Слышал, люди говорят так: если всё же
вымолить у владыки преисподней милость, ту самую визу, отдав за неё в жертву
кус и короткой человеческой жизни, моток нервов, глоток
живой крови и сколько-то серебра, то на миг расступятся летейские
воды. И представится зраку в смутном свете возлюбленная долина с призраками
старых строений и священных дубрав, привидится сирень у дорог, цветущая без
увядания, но и без всякого запаха, проступят из сумерек прежние обитатели,
послышатся их потраченные временем голоса. Город мой, теперь ты за рубежом.
Страшное слово! Будто зарезан ножом.
...Да я и так бываю в своём городе,
делая
это наипростейшим образом - посредством натренированного воображения и
памяти. Память
моя содержит пока ещё бесконечное число гигабайт.
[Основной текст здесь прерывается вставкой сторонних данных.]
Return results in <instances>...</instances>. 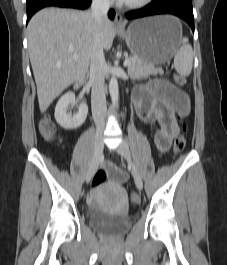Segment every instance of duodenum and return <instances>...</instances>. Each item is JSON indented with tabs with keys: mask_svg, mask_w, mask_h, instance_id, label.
Segmentation results:
<instances>
[{
	"mask_svg": "<svg viewBox=\"0 0 227 265\" xmlns=\"http://www.w3.org/2000/svg\"><path fill=\"white\" fill-rule=\"evenodd\" d=\"M81 85H82V80H78V81H76V83H75V88H76V89H79V88L81 87Z\"/></svg>",
	"mask_w": 227,
	"mask_h": 265,
	"instance_id": "obj_1",
	"label": "duodenum"
}]
</instances>
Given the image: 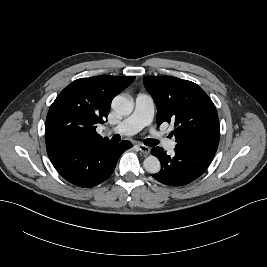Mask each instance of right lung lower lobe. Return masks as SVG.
<instances>
[{"label":"right lung lower lobe","instance_id":"98d812e1","mask_svg":"<svg viewBox=\"0 0 267 267\" xmlns=\"http://www.w3.org/2000/svg\"><path fill=\"white\" fill-rule=\"evenodd\" d=\"M132 147L131 142L110 141L70 148L47 149L58 173L79 187H93L110 177L121 154Z\"/></svg>","mask_w":267,"mask_h":267}]
</instances>
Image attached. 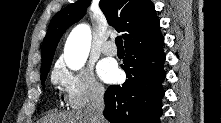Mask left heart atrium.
I'll use <instances>...</instances> for the list:
<instances>
[{"label":"left heart atrium","instance_id":"1","mask_svg":"<svg viewBox=\"0 0 221 123\" xmlns=\"http://www.w3.org/2000/svg\"><path fill=\"white\" fill-rule=\"evenodd\" d=\"M98 74L105 82H115L119 78V71L111 61H102L98 66Z\"/></svg>","mask_w":221,"mask_h":123}]
</instances>
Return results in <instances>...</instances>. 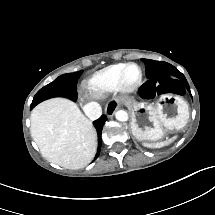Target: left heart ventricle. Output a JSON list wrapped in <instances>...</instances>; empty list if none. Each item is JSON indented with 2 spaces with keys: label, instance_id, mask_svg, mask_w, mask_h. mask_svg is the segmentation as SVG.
I'll return each instance as SVG.
<instances>
[{
  "label": "left heart ventricle",
  "instance_id": "left-heart-ventricle-1",
  "mask_svg": "<svg viewBox=\"0 0 215 215\" xmlns=\"http://www.w3.org/2000/svg\"><path fill=\"white\" fill-rule=\"evenodd\" d=\"M124 71V76L127 80V82L129 83L131 80H133V78L135 77L136 75V71L134 68L132 67H128V68H125L123 69Z\"/></svg>",
  "mask_w": 215,
  "mask_h": 215
}]
</instances>
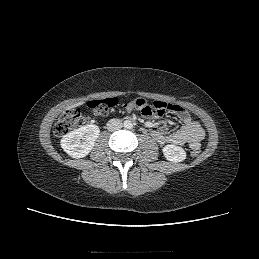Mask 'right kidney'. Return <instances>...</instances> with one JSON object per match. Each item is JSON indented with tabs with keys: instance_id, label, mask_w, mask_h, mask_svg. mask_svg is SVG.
Instances as JSON below:
<instances>
[{
	"instance_id": "1",
	"label": "right kidney",
	"mask_w": 259,
	"mask_h": 259,
	"mask_svg": "<svg viewBox=\"0 0 259 259\" xmlns=\"http://www.w3.org/2000/svg\"><path fill=\"white\" fill-rule=\"evenodd\" d=\"M100 129L95 124L82 126L63 136L61 147L73 158H83L90 153L99 137Z\"/></svg>"
}]
</instances>
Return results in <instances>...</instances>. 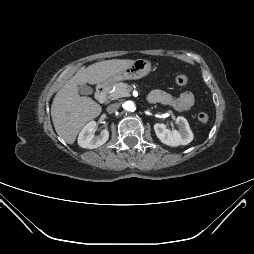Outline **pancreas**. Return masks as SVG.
<instances>
[{"label": "pancreas", "instance_id": "cf45deb5", "mask_svg": "<svg viewBox=\"0 0 254 254\" xmlns=\"http://www.w3.org/2000/svg\"><path fill=\"white\" fill-rule=\"evenodd\" d=\"M132 90V87L127 83H116L113 85V88L108 94V98L110 100H117L122 97H128L130 96V92Z\"/></svg>", "mask_w": 254, "mask_h": 254}]
</instances>
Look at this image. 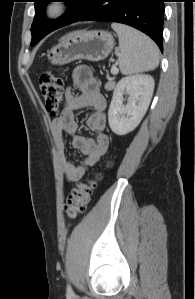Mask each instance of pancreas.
I'll use <instances>...</instances> for the list:
<instances>
[{
    "label": "pancreas",
    "mask_w": 195,
    "mask_h": 299,
    "mask_svg": "<svg viewBox=\"0 0 195 299\" xmlns=\"http://www.w3.org/2000/svg\"><path fill=\"white\" fill-rule=\"evenodd\" d=\"M115 87V82L114 81H109L108 83H106L105 85V89L106 90H112Z\"/></svg>",
    "instance_id": "obj_1"
}]
</instances>
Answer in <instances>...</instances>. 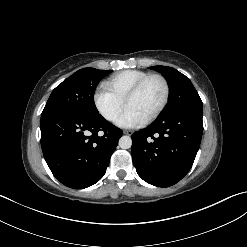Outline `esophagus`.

Вхожу, не тревожа
стигийских
псов,
без спроса и ведома, в
свободном полёте, не подвластном никаким локаторам. Стройте новые стены хоть вокруг всей
Европы,
по периметру, я пройду площадями её городов, винодельческими и оливковыми
долинами, соборами и галереями, попирую с Рабле и Рембрандтом, вознесусь с
Бахом, благословлюсь у Франциска и Савонаролы. Дух дышит, где хочет...
В
своём городе помня каждый проулок, могу идти от заставы к заставе, из конца
в
конец, даже спящим. Но как раз в снах-то и ощущаю, как возлюбленный уходит,
удаляется от меня. Он уже не вполне мой, он изменился за двадцать лет моего
отсутствия, у него завелись неведомые прежде праздники и привычки. Когда я
уезжал, цветущие ныне на его улицах девушки ещё не явились на свет. Всё, что
случилось в нём за это время, случилось без моего участия. Выходит, и
навещаю я
не нынешний город, а прежний, отошедший, можно сказать, потусторонний.
...Вот,
свободный, незримый, неуловимый, без визы и без
паспорта, кружу по Старому Месту. Ноги сами приводят к заведенью под аркой,
в
тупичке, где прежде едва ли не каждый вечер я пил кофе и крупник, поджидая
друзей. Заведенье крошечное, всего на четыре стола, мало посещаемое и
грустное.
Другая сторона улицы, в плюще и цветущей герани, так близка, что до неё
можно
дотянуться рукой.
В те дни - право, не
случайно всё это! - я, не женатый, мало занятый, казалось бы, беспечный
художник, беспрестанно мучился ожиданием чего-то, каких-то новостей,
событий,
исполнения пророчеств. Встречи, прогулки, случавшиеся
любовные неожиданности лишь на время притупляли это томительное, сосущее сердце чувство, но
совсем оно никогда не кончалось,
даже в самые счастливые минуты. Мирок, в котором
мы
тогда обитали, был мал, ничтожен, никому, кроме случайных его обитателей,
неинтересен, беден событиями. Не припоминаю бурного веселья, страстей,
свадеб,
новоселий, восхождений по лестнице успеха, да, признаться, никто из нас и не
стремился ни к чему подобному. Так коротают время на вокзале с загодя
приобретённым билетом.
О чём мы говорили многими часами,
чего
желали, что единило нас - об этом теперь и не вспомнишь. Люди, с которыми
проводил дни и ночи, без которых не представлял тогда жизни, в большинстве,
знаю, обитают и поныне, кто там, кто здесь. Но, строго говоря, их, то есть
тех
самых, конечно же, давным-давно нет. Ничего от них не сбереглось, ни единой,
быть может, молекулы. Встретясь, хочется иного
взять
за грудки: "Да знаешь ли ты, чьим именем пользуешься? Что с ним? Где ты
его
закопал?"
Первые глухие толчки не застали нас в
неведении. Многое загодя подавало знак, что однажды всё кончится, распадется
само собой, нас не спрашивая, по неоспоримому приговору, что секира уже у
корней дерев. Небосвод обволакивался тайной печалью, предгрозовой тишиной -
а
мы всё длили и длили покойное бытье, как, бывало,
растягивали
на весь вечер бутылку вина.
Впрочем, всё это предисловия, а зачем
они к простой и недолгой в общем-то истории. Всё
началось одним зимним вечером, да тем же вечером и окончилось. Я сидел в
ресторанчике у окна, тихий голубой свет падал с улицы. В полутьму вплывали
редкие посетители. Беззвучно, будто дымок из трубки, крутилась официантка.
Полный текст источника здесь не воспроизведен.